Transcribe the full listing without changing a word, and omit its pictures.

Data extracts Block Start

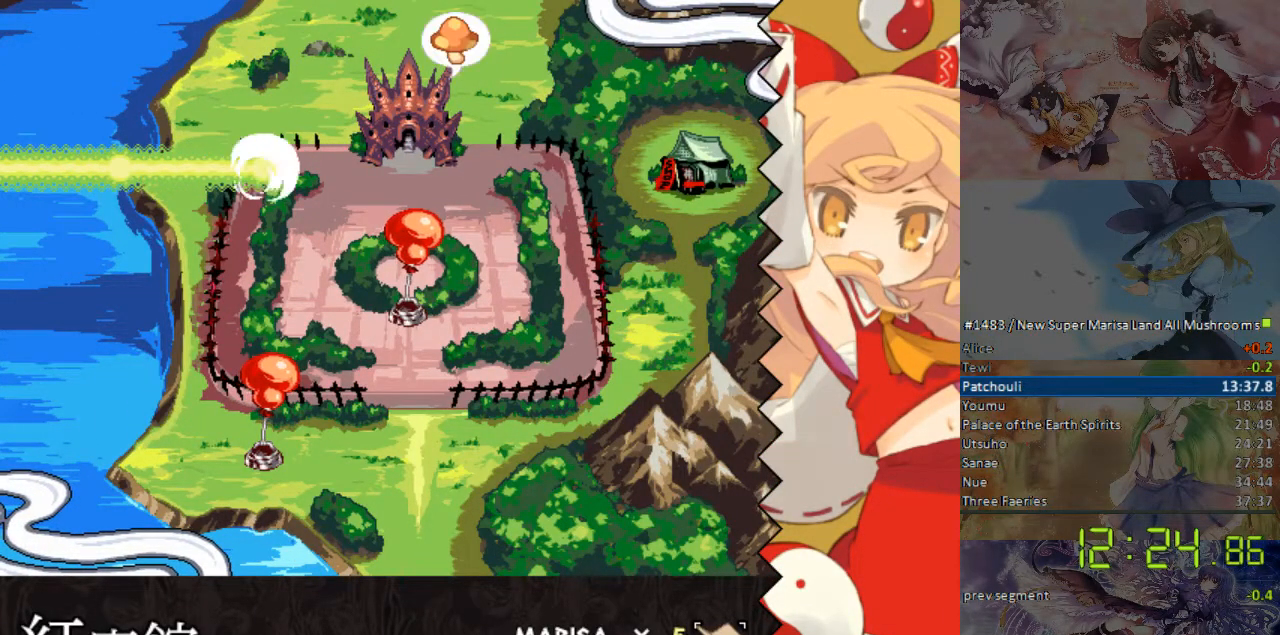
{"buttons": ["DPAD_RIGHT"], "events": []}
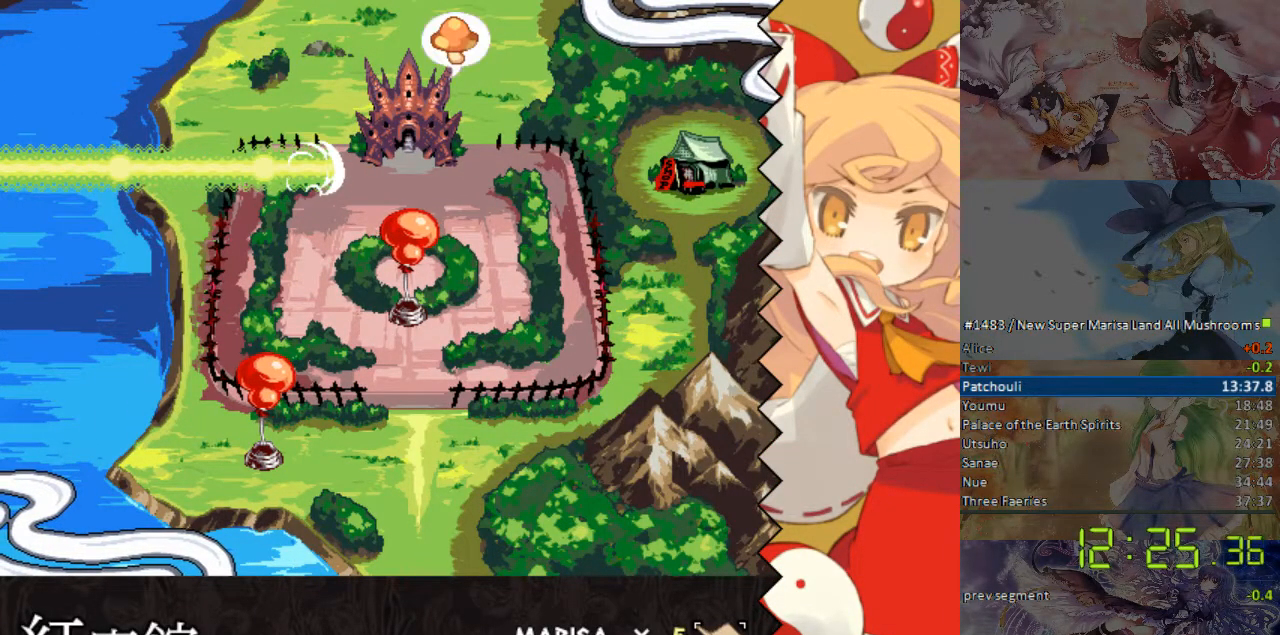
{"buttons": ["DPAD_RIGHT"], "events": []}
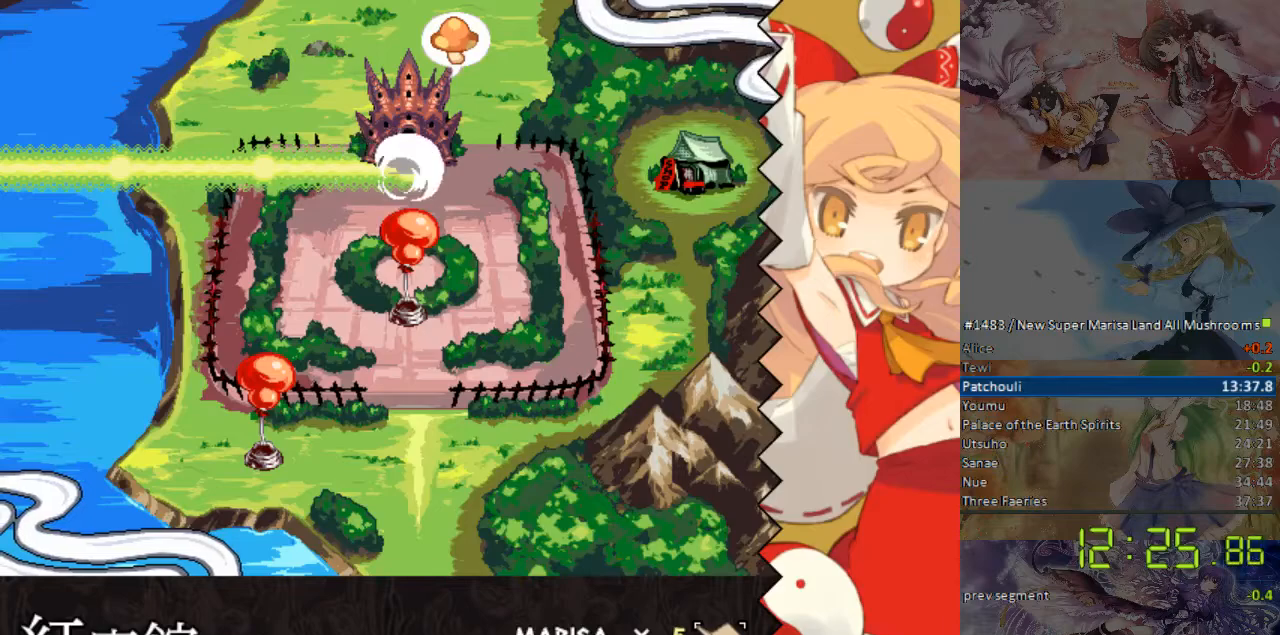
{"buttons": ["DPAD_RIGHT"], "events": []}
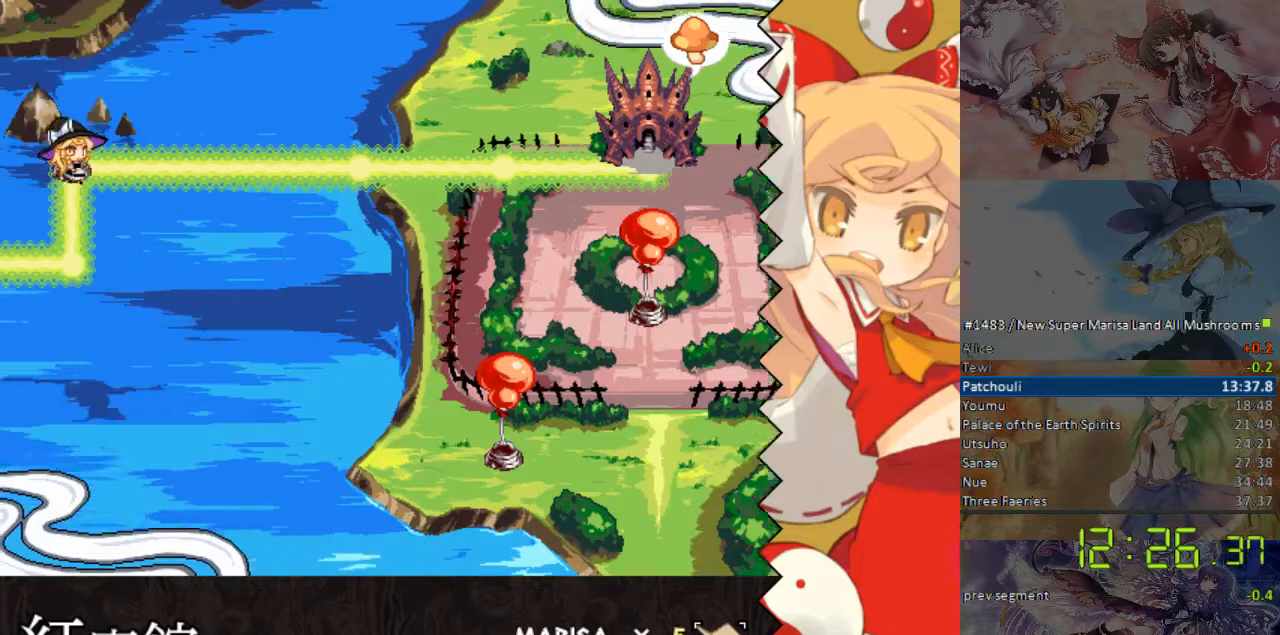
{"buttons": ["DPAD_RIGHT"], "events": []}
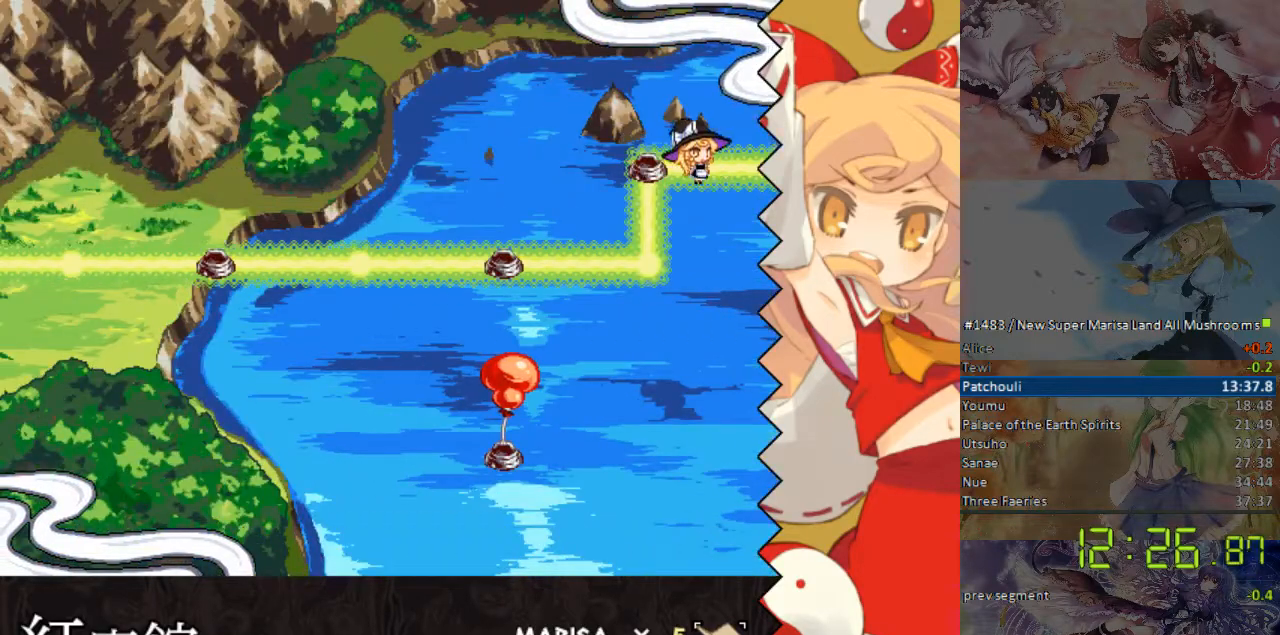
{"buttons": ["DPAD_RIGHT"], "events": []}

Data extracts Block End

§ Task solution
{"buttons": ["DPAD_RIGHT"], "events": []}
{"buttons": ["DPAD_RIGHT"], "events": []}
{"buttons": ["DPAD_RIGHT"], "events": []}
{"buttons": ["DPAD_RIGHT"], "events": []}
{"buttons": ["DPAD_RIGHT"], "events": []}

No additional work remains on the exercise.